Please copy out all the entries below, leaving out the pictures, and substitute "Continue Reading" for every "Read More" while keeping everything else the same.

*** Opening RECORDS SHOWN ***

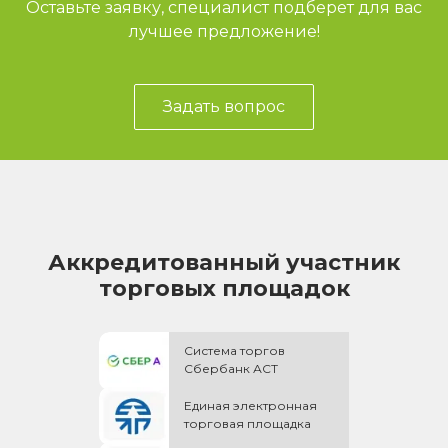
Оставьте заявку, специалист подберет для вас
лучшее предложение!
Задать вопрос
Аккредитованный участник
торговых площадок
Система торгов
Сбербанк АСТ
Единая электронная
торговая площадка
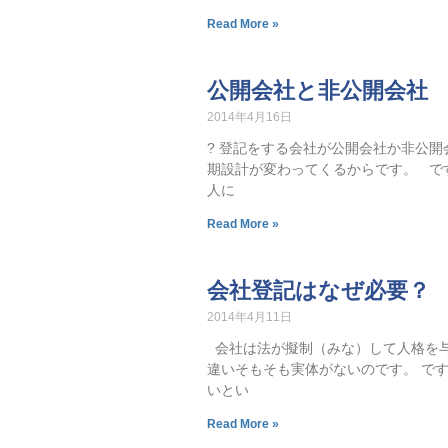
Read More »
公開会社と非公開会社
2014年4月16日
? 登記をする会社が公開会社か非公
期設計が変わってくるからです。 で
人に
Read More »
会社登記はなぜ必要？
2014年4月11日
会社は法が擬制（みな）して人格を
違いそもそも実体がないのです。 で
いとい
Read More »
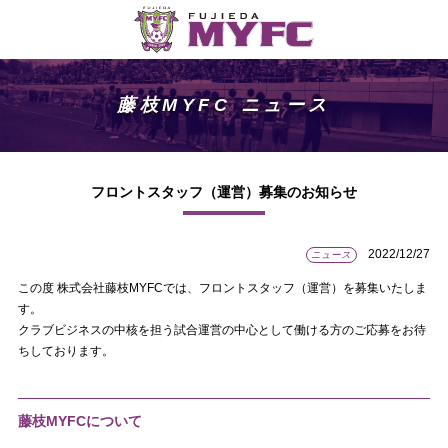
藤枝MYFC ニュース
フロントスタッフ（運営）募集のお知らせ
2022/12/27
ニュース
この度 株式会社藤枝MYFCでは、フロントスタッフ（運営）を募集いたしま
す。
クラブビジネスの中核を担う試合運営の中心として働ける方のご応募をお待
ちしております。
藤枝MYFCについて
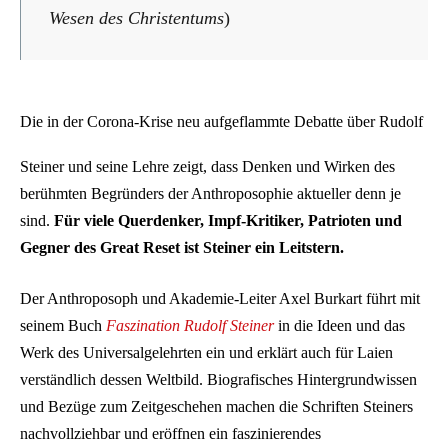
Wesen des Christentums
)
Die in der Corona-Krise neu aufgeflammte Debatte über Rudolf
Steiner und seine Lehre zeigt, dass Denken und Wirken des
berühmten Begründers der Anthroposophie aktueller denn je
sind.
Für viele Querdenker, Impf-Kritiker, Patrioten und
Gegner des Great Reset ist Steiner ein Leitstern.
Der Anthroposoph und Akademie-Leiter Axel Burkart führt mit
seinem Buch
Faszination Rudolf Steiner
in die Ideen und das
Werk des Universalgelehrten ein und erklärt auch für Laien
verständlich dessen Weltbild. Biografisches Hintergrundwissen
und Bezüge zum Zeitgeschehen machen die Schriften Steiners
nachvollziehbar und eröffnen ein faszinierendes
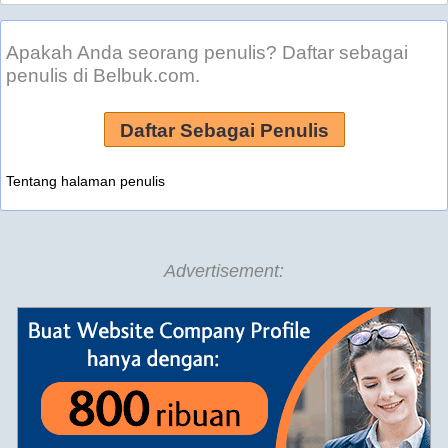
Apakah Anda seorang penulis? Daftar sebagai
penulis di Belbuk.com.
Daftar Sebagai Penulis
Tentang halaman penulis
Advertisement:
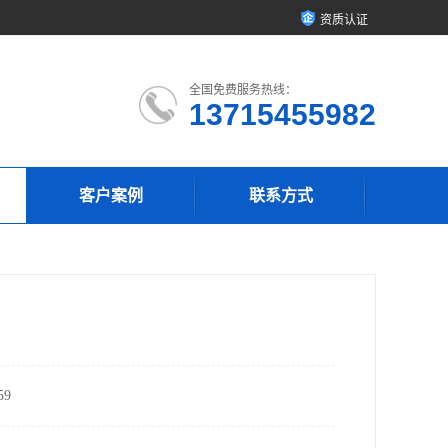
资质认证
全国免费服务热线：
13715455982
客户案例
联系方式
9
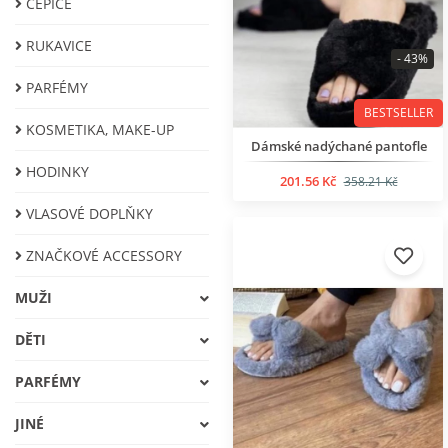
ČEPICE
RUKAVICE
- 43%
PARFÉMY
BESTSELLER
KOSMETIKA, MAKE-UP
Dámské nadýchané pantofle
HODINKY
201.56 Kč
358.21 Kč
VLASOVÉ DOPLŇKY
ZNAČKOVÉ ACCESSORY
МUŽI
DĚTI
PARFÉMY
JINÉ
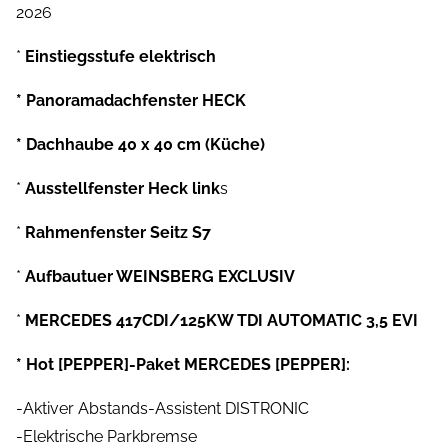
2026
*
Einstiegsstufe elektrisch
* Panoramadachfenster HECK
* Dachhaube 40 x 40 cm (Küche)
*
Ausstellfenster Heck link
s
*
Rahmenfenster Seitz S7
*
Aufbautuer WEINSBERG EXCLUSIV
*
MERCEDES 417CDI/125KW TDI AUTOMATIC 3,5 EVI
* Hot [PEPPER]-Paket MERCEDES [PEPPER]:
-Aktiver Abstands-Assistent DISTRONIC
-Elektrische Parkbremse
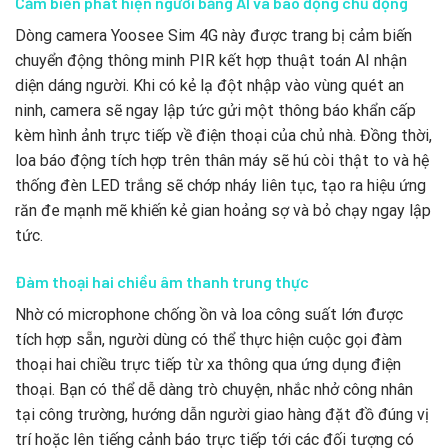
Cảm biến phát hiện người bằng AI và báo động chủ động
Dòng camera Yoosee Sim 4G này được trang bị cảm biến
chuyển động thông minh PIR kết hợp thuật toán AI nhận
diện dáng người. Khi có kẻ lạ đột nhập vào vùng quét an
ninh, camera sẽ ngay lập tức gửi một thông báo khẩn cấp
kèm hình ảnh trực tiếp về điện thoại của chủ nhà. Đồng thời,
loa báo động tích hợp trên thân máy sẽ hú còi thật to và hệ
thống đèn LED trắng sẽ chớp nháy liên tục, tạo ra hiệu ứng
răn đe mạnh mẽ khiến kẻ gian hoảng sợ và bỏ chạy ngay lập
tức.
Đàm thoại hai chiều âm thanh trung thực
Nhờ có microphone chống ồn và loa công suất lớn được
tích hợp sẵn, người dùng có thể thực hiện cuộc gọi đàm
thoại hai chiều trực tiếp từ xa thông qua ứng dụng điện
thoại. Bạn có thể dễ dàng trò chuyện, nhắc nhở công nhân
tại công trường, hướng dẫn người giao hàng đặt đồ đúng vị
trí hoặc lên tiếng cảnh báo trực tiếp tới các đối tượng có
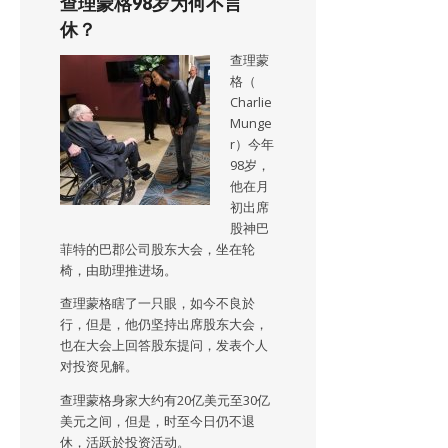
查理蒙格98岁为何不言
休？
查理蒙
格（
Charlie
Munge
r）今年
98岁，
他在月
初出席
股神巴
菲特的巴郡公司股东大会，坐在轮
椅，由助理推进场。
查理蒙格瞎了一只眼，如今不良於
行，但是，他仍坚持出席股东大会，
也在大会上回答股东提问，发表个人
对投资见解。
查理蒙格身家大约有20亿美元至30亿
美元之间，但是，时至今日仍不退
休，活跃於投资活动。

*** Closing RECORDS SHOWN ***

SOLVED PROBLEM ▸
Оставьте заявку, специалист подберет для вас
лучшее предложение!
Задать вопрос
Аккредитованный участник
торговых площадок
Система торгов
Сбербанк АСТ
Единая электронная
торговая площадка
Continue Reading »
公開会社と非公開会社
2014年4月16日
? 登記をする会社が公開会社か非公
期設計が変わってくるからです。 で
人に
Continue Reading »
会社登記はなぜ必要？
2014年4月11日
会社は法が擬制（みな）して人格を
違いそもそも実体がないのです。 で
いとい
Continue Reading »
藤枝MYFC ニュース
フロントスタッフ（運営）募集のお知らせ
2022/12/27
ニュース
この度 株式会社藤枝MYFCでは、フロントスタッフ（運営）を募集いたしま
す。
クラブビジネスの中核を担う試合運営の中心として働ける方のご応募をお待
ちしております。
藤枝MYFCについて
Wesen des Christentums
)
Die in der Corona-Krise neu aufgeflammte Debatte über Rudolf
Steiner und seine Lehre zeigt, dass Denken und Wirken des
berühmten Begründers der Anthroposophie aktueller denn je
sind.
Für viele Querdenker, Impf-Kritiker, Patrioten und
Gegner des Great Reset ist Steiner ein Leitstern.
Der Anthroposoph und Akademie-Leiter Axel Burkart führt mit
seinem Buch
Faszination Rudolf Steiner
in die Ideen und das
Werk des Universalgelehrten ein und erklärt auch für Laien
verständlich dessen Weltbild. Biografisches Hintergrundwissen
und Bezüge zum Zeitgeschehen machen die Schriften Steiners
nachvollziehbar und eröffnen ein faszinierendes
Apakah Anda seorang penulis? Daftar sebagai
penulis di Belbuk.com.
Daftar Sebagai Penulis
Tentang halaman penulis
Advertisement:
资质认证
全国免费服务热线：
13715455982
客户案例
联系方式
9
ČEPICE
RUKAVICE
- 43%
PARFÉMY
BESTSELLER
KOSMETIKA, MAKE-UP
Dámské nadýchané pantofle
HODINKY
201.56 Kč
358.21 Kč
VLASOVÉ DOPLŇKY
ZNAČKOVÉ ACCESSORY
МUŽI
DĚTI
PARFÉMY
JINÉ
2026
*
Einstiegsstufe elektrisch
* Panoramadachfenster HECK
* Dachhaube 40 x 40 cm (Küche)
*
Ausstellfenster Heck link
s
*
Rahmenfenster Seitz S7
*
Aufbautuer WEINSBERG EXCLUSIV
*
MERCEDES 417CDI/125KW TDI AUTOMATIC 3,5 EVI
* Hot [PEPPER]-Paket MERCEDES [PEPPER]:
-Aktiver Abstands-Assistent DISTRONIC
-Elektrische Parkbremse
Cảm biến phát hiện người bằng AI và báo động chủ động
Dòng camera Yoosee Sim 4G này được trang bị cảm biến
chuyển động thông minh PIR kết hợp thuật toán AI nhận
diện dáng người. Khi có kẻ lạ đột nhập vào vùng quét an
ninh, camera sẽ ngay lập tức gửi một thông báo khẩn cấp
kèm hình ảnh trực tiếp về điện thoại của chủ nhà. Đồng thời,
loa báo động tích hợp trên thân máy sẽ hú còi thật to và hệ
thống đèn LED trắng sẽ chớp nháy liên tục, tạo ra hiệu ứng
răn đe mạnh mẽ khiến kẻ gian hoảng sợ và bỏ chạy ngay lập
tức.
Đàm thoại hai chiều âm thanh trung thực
Nhờ có microphone chống ồn và loa công suất lớn được
tích hợp sẵn, người dùng có thể thực hiện cuộc gọi đàm
thoại hai chiều trực tiếp từ xa thông qua ứng dụng điện
thoại. Bạn có thể dễ dàng trò chuyện, nhắc nhở công nhân
tại công trường, hướng dẫn người giao hàng đặt đồ đúng vị
trí hoặc lên tiếng cảnh báo trực tiếp tới các đối tượng có
查理蒙格98岁为何不言
休？
查理蒙
格（
Charlie
Munge
r）今年
98岁，
他在月
初出席
股神巴
菲特的巴郡公司股东大会，坐在轮
椅，由助理推进场。
查理蒙格瞎了一只眼，如今不良於
行，但是，他仍坚持出席股东大会，
也在大会上回答股东提问，发表个人
对投资见解。
查理蒙格身家大约有20亿美元至30亿
美元之间，但是，时至今日仍不退
休，活跃於投资活动。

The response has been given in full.